Sun is juggling some tough transitions right now, and John Fowler, the executive vice president of Sun's Systems group, which creates servers and storage, is the first to admit it. But Sun is, as ever, hopeful that engineering prowess will get server revenues growing again.

'Imminent to ship'

According to Fowler, the four-socket variant of the "Victoria Falls" Sparc T2+ processor is "imminent to ship". This processor first appeared in two-socket "Niagara" class servers, code-named Maramba, back in early April.

To make the Sparc T2+ chip, Sun took a Sparc T2 chip and took out two on-chip memory controllers and the integrated "Neptune" 10 Gigabit Ethernet ports. It replaced them with symmetric multiprocessing links that use some of the memory lanes on the processor to lash the two caches in the chips together into a two-way processor complex. Each Sparc T2 and T2+ chip has eight Sparc cores, with eight threads each, for a total of 64 threads.

Cores run at 1.2 GHz or 1.4 GHz. With the four-socket Victoria Falls machine, Sun will be able to put 256 threads in a 4U box purportedly code-named "Botaka". The four processors in this impending server do not link together gluelessly (as they did in the two-socket box using T2 chips), but rather are connected through a crossbar switch named "Zambezi".

And once you have a crossbar switch, of course, there is no reason to stop at four sockets - and perhaps Sun won't. Fowler is not saying, and sources at Sun speaking earlier this year said larger T2+ boxes were not on the way.

"We are positioning this Victoria Falls server as a mid-range platform," says Fowler. "We're going to see a resurgence in the mid-range, which has been a pretty rugged place for a lot of product lines."
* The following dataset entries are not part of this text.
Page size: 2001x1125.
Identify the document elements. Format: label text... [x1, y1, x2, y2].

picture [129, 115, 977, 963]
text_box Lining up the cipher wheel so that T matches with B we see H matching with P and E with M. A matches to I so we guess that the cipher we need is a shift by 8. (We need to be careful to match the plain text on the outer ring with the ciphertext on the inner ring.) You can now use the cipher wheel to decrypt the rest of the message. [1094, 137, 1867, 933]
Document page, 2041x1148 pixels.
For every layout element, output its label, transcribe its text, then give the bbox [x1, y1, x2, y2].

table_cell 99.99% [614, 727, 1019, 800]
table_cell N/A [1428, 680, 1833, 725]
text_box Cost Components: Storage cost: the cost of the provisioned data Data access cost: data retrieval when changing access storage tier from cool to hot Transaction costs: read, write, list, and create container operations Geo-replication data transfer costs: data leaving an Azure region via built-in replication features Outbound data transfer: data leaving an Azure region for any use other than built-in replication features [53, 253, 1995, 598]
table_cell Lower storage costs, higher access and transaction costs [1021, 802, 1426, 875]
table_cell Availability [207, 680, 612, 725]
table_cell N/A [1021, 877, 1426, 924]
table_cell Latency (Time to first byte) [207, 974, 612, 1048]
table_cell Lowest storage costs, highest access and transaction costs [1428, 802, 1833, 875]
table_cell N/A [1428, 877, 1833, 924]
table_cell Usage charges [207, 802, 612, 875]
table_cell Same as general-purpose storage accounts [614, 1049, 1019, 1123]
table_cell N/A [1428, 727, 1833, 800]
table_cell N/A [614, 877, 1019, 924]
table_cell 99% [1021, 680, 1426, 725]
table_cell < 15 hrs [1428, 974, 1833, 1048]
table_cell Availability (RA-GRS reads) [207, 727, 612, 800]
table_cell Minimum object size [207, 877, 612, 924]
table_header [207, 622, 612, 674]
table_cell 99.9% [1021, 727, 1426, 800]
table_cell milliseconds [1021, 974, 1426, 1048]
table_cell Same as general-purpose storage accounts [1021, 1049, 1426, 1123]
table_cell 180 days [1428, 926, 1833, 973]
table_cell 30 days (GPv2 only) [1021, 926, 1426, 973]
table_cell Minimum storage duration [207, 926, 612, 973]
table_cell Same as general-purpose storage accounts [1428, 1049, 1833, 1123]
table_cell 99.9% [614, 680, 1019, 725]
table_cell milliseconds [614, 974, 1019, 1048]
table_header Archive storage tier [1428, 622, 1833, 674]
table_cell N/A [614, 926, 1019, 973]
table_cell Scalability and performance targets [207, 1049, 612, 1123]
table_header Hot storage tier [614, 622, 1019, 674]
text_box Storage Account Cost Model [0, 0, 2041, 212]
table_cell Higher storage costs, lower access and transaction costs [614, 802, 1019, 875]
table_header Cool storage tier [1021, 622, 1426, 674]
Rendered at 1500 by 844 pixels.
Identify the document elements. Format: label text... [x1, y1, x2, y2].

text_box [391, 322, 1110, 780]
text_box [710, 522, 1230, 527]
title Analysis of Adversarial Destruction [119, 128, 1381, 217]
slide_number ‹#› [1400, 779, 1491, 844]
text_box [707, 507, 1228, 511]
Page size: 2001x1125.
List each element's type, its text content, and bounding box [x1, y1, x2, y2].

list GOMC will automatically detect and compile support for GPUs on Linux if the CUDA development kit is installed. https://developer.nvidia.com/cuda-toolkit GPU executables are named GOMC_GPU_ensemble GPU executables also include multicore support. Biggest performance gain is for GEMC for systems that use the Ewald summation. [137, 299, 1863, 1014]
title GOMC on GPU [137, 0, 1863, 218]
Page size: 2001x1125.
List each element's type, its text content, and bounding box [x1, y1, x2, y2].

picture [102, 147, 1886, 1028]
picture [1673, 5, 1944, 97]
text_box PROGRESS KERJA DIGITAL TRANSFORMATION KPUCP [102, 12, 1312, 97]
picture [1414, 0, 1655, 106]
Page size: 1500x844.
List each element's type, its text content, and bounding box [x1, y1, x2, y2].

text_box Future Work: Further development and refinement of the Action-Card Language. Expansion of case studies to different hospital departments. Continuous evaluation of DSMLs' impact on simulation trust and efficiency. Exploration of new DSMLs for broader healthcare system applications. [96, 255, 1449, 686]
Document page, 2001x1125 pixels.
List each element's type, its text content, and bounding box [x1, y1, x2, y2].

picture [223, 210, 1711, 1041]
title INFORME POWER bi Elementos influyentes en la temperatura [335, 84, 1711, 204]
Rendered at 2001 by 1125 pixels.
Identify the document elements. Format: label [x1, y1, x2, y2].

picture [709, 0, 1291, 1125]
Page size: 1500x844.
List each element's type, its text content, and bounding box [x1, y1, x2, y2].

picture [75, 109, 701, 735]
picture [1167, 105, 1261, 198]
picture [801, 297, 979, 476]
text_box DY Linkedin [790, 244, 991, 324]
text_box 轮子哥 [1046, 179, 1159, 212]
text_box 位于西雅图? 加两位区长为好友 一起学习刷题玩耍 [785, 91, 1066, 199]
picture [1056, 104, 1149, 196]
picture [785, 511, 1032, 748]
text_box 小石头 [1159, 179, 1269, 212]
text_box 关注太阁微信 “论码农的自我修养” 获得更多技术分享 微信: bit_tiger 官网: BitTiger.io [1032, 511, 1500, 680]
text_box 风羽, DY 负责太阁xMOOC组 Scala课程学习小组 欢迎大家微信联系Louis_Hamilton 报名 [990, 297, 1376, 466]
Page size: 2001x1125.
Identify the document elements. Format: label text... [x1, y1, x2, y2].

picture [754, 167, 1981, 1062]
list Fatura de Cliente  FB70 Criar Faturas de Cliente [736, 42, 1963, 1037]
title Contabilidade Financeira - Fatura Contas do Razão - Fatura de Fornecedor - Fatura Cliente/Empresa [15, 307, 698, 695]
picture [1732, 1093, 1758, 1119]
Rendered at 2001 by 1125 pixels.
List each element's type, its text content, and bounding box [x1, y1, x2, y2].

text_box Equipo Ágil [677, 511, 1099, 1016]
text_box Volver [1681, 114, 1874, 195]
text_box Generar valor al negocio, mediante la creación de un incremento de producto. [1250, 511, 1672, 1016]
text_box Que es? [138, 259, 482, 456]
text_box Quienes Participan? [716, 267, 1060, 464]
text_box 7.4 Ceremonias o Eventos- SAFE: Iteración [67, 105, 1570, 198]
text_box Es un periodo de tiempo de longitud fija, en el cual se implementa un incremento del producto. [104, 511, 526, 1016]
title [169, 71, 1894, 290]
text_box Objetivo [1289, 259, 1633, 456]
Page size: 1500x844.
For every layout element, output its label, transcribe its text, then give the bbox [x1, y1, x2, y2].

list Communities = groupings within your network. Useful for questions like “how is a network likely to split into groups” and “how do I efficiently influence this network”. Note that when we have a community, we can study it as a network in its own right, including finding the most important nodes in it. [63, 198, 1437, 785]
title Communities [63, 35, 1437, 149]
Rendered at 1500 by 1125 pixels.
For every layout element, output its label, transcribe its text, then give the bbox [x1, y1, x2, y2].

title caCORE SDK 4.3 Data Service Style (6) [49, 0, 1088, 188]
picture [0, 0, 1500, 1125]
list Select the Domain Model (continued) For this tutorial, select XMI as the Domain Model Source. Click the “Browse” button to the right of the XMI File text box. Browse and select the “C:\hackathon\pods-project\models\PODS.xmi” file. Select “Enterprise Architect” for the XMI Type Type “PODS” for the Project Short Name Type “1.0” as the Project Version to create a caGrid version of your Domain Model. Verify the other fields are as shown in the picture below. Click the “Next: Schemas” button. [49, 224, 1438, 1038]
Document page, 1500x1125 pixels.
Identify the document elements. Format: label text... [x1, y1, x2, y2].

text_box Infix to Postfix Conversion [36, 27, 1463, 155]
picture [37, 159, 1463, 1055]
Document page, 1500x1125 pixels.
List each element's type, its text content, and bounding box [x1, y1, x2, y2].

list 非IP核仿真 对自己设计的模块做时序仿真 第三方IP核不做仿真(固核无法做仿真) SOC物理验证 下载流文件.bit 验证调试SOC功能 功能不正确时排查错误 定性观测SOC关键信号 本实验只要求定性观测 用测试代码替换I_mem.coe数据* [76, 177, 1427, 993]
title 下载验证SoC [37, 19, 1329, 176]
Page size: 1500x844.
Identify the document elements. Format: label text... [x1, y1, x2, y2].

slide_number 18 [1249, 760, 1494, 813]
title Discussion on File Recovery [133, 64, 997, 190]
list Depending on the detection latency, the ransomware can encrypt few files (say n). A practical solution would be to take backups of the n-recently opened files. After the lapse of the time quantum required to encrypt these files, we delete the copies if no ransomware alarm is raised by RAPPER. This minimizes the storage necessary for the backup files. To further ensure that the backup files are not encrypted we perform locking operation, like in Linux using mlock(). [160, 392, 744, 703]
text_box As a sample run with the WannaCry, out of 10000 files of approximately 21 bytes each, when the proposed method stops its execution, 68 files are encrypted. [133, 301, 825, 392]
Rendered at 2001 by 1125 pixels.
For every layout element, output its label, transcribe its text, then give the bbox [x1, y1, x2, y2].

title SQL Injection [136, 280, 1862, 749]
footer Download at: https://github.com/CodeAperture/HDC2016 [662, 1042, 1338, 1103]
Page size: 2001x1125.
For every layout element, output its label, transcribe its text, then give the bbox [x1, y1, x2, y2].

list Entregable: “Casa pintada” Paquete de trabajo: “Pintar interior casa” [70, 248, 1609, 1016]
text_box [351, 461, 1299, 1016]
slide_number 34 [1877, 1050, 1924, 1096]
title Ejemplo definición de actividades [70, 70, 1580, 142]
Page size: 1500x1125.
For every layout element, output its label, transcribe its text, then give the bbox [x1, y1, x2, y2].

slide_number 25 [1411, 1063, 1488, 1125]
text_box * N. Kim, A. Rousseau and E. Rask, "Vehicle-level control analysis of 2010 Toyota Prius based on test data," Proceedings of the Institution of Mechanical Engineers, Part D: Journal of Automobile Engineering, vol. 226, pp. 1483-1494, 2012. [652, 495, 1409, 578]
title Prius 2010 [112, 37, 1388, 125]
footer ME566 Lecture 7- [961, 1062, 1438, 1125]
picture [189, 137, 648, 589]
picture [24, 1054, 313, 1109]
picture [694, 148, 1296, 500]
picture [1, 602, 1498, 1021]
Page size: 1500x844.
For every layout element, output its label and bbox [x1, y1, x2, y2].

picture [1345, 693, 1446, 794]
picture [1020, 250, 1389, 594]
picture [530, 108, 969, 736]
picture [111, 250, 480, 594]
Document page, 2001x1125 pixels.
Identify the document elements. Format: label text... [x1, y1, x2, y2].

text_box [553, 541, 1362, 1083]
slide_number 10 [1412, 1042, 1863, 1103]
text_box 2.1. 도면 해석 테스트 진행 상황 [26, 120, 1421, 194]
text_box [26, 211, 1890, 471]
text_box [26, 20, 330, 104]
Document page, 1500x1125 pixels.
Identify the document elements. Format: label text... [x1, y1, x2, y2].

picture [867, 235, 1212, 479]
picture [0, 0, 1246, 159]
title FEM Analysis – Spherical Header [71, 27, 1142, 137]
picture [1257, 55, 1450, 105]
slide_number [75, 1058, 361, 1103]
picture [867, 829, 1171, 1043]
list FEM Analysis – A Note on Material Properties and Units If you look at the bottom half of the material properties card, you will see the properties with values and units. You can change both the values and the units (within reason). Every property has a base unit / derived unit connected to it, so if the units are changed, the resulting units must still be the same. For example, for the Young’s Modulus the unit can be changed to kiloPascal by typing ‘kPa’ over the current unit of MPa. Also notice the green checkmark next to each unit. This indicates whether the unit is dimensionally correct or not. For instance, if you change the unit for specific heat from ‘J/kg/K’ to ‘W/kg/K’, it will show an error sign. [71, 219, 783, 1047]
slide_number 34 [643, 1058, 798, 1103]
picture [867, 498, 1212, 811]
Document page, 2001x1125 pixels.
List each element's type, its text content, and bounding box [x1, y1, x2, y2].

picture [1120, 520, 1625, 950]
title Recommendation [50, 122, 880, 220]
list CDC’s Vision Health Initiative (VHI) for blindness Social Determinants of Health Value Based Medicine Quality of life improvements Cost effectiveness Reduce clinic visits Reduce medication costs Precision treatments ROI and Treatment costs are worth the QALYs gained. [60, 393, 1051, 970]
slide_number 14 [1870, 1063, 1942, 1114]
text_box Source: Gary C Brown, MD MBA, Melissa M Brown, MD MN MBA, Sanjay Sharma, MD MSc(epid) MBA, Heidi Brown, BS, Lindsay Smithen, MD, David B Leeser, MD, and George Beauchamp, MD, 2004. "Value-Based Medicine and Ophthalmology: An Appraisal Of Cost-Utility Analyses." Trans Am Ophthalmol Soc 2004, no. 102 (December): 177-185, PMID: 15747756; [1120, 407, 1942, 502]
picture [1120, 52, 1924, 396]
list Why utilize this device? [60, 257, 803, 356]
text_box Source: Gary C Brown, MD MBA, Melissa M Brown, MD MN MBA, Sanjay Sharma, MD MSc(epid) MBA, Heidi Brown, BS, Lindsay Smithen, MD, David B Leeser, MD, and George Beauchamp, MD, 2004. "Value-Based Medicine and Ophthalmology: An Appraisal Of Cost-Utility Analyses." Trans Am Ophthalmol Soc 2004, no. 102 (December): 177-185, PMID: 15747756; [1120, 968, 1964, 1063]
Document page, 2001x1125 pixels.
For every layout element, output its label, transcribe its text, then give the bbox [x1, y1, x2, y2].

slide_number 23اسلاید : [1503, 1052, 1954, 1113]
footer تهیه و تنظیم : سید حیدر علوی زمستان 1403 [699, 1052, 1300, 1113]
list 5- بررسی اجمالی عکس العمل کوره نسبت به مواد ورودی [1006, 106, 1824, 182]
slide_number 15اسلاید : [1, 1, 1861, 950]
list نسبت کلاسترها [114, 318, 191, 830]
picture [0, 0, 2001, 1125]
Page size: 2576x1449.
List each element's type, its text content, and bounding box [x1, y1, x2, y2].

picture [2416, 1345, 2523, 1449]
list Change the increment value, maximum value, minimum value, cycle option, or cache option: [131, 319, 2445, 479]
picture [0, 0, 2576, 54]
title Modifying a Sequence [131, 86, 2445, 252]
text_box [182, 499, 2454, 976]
Sun needs a resurgence. Servers using the Sparc T series of processors offer throughput and performance per watt that is comparable or better than X64 iron, and thet have the added benefit of being binary compatible with fleets of ancient Sparc iron out there in the world. But this business runs only at an annualized rate of about $1.3bn a year. Sun needs this to be a several billion dollars a year to be a profitable company and worth all the engineering effort.

It would have helped Sun's cause immensely to have gotten the UltraSparc RK "Rock" 16-core processors into the field on time - a time when competitors also stumbled. Intel has delayed its "Tukwila" quad-core Itaniums (coming maybe early next year) and IBM's was late with its dual-core Power6 chips (really only shipping early this year in volume) and therefore its eight-core Power7 chips (now expected in early 2010).

The "Rock" chips are for mid-range and high-end servers that should have shipped about now, but were pushed out a year to the second half of 2008 last year. Sun has been vague about what is wrong enough to have delayed the machines, but "Supernova" systems using the Rock processors are implementing transactional memory - the first commercial servers to use this untested technology - and the Rock chips are implementing a new approach to instruction pipeline efficiency called scout threads, which is also untested.